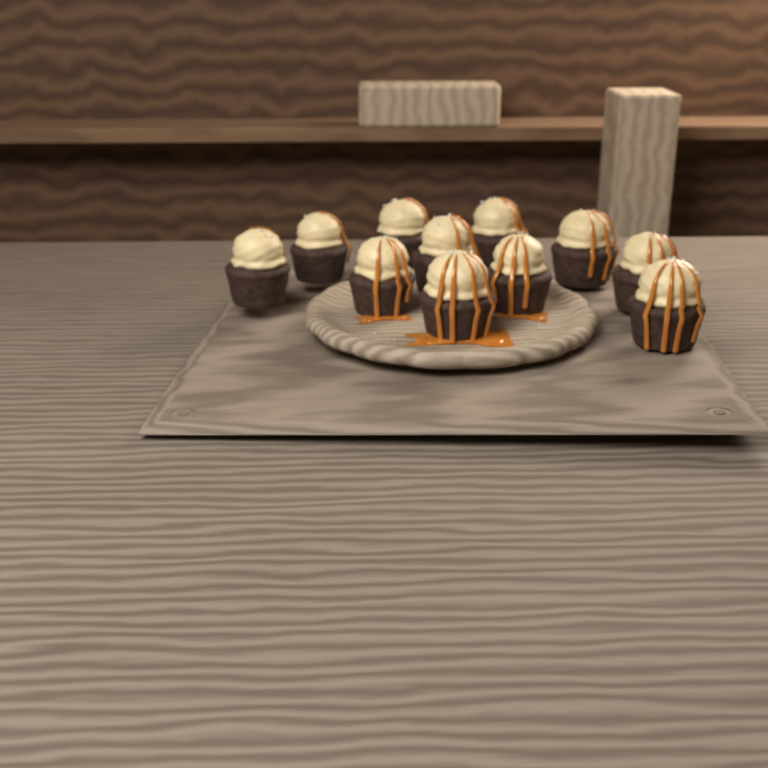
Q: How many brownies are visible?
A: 11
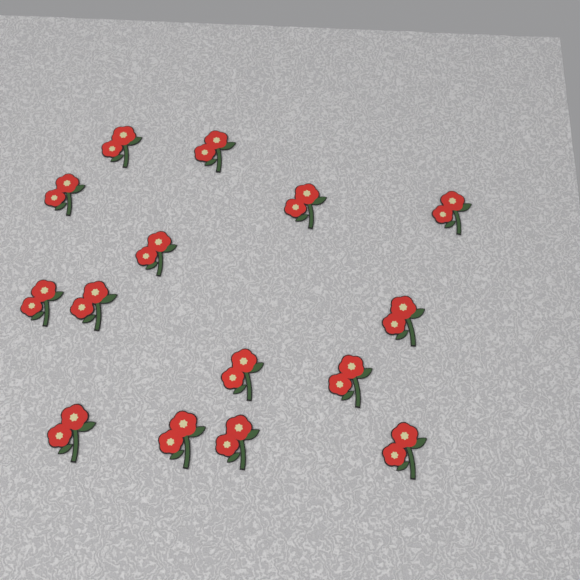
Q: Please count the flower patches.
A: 15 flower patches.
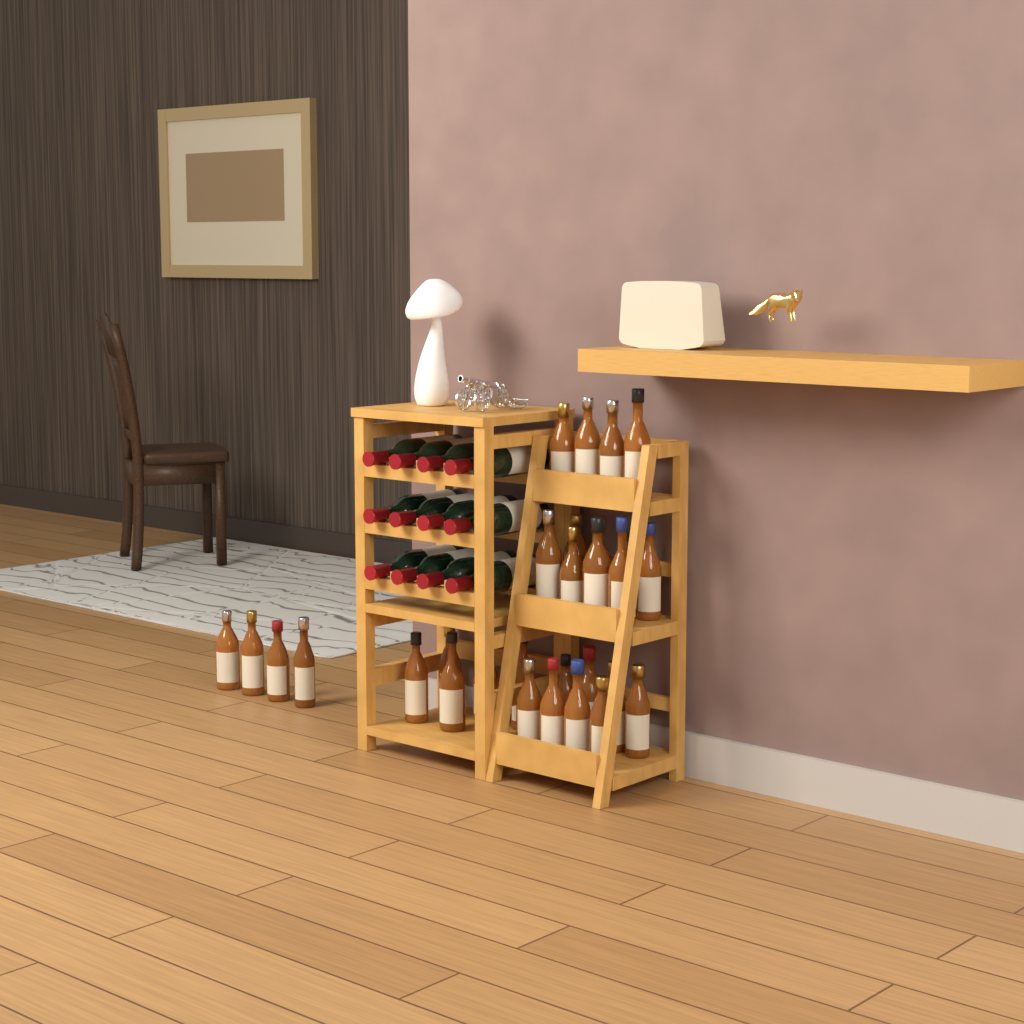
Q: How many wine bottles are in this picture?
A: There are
• • • • • • •
## STATED EXERCISE:
Reproduce the lines above word for word, omitting the pictures.

## FULL SOLUTION:
Q: How many brownies are visible?
A: 11
Q: Please count the flower patches.
A: 15 flower patches.
Q: How many wine bottles are in this picture?
A: There are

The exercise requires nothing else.